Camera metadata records
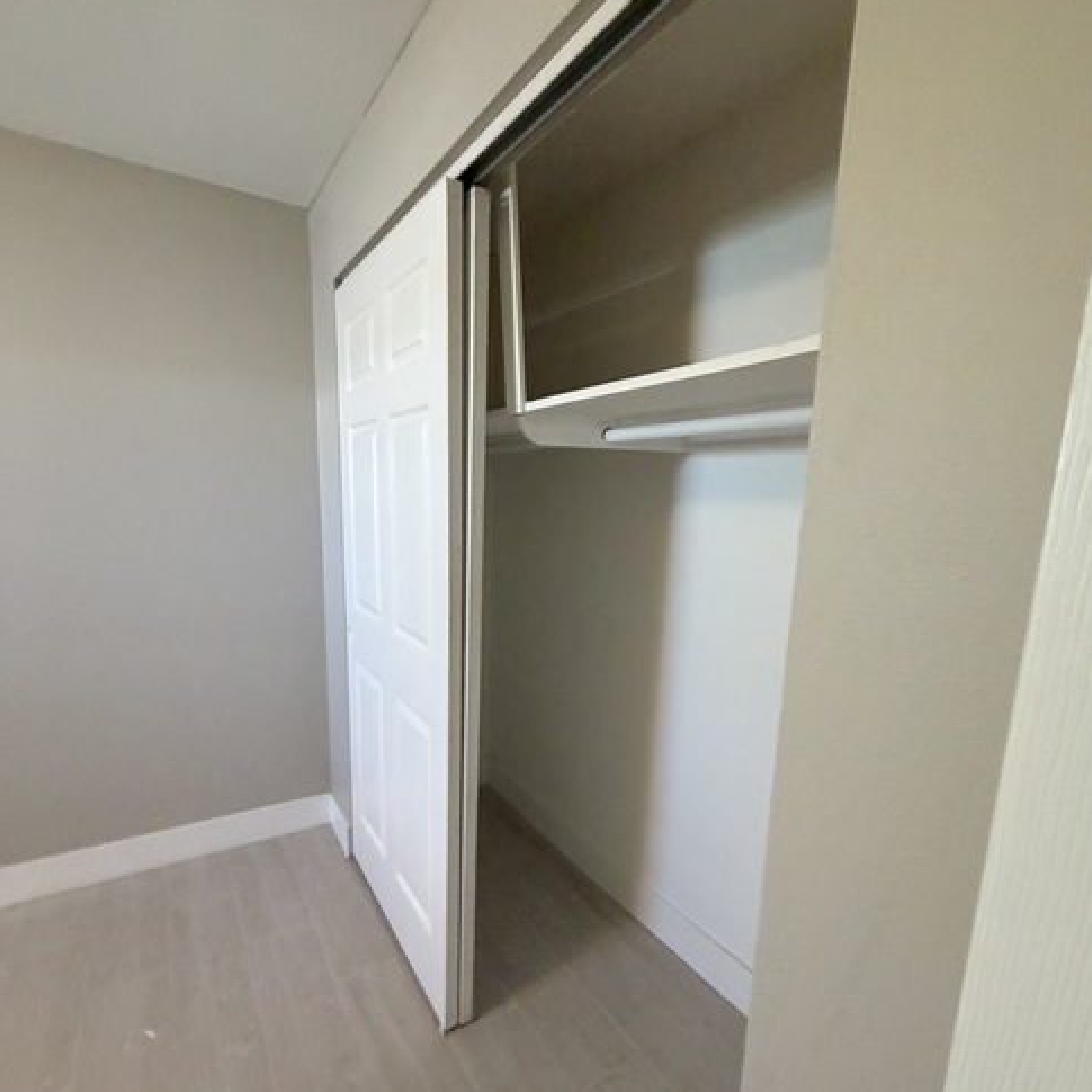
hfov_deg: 84.0
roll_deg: -3.5
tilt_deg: -10.2
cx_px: 558
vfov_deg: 83.6
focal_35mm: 17
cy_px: 611
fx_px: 607
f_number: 2.2
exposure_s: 1/60
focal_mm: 2.22
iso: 320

■ Activity ■
Without altering a word, return all of the records above and leave out their pictures.

■ Task answer ■
hfov_deg: 84.0
roll_deg: -3.5
tilt_deg: -10.2
cx_px: 558
vfov_deg: 83.6
focal_35mm: 17
cy_px: 611
fx_px: 607
f_number: 2.2
exposure_s: 1/60
focal_mm: 2.22
iso: 320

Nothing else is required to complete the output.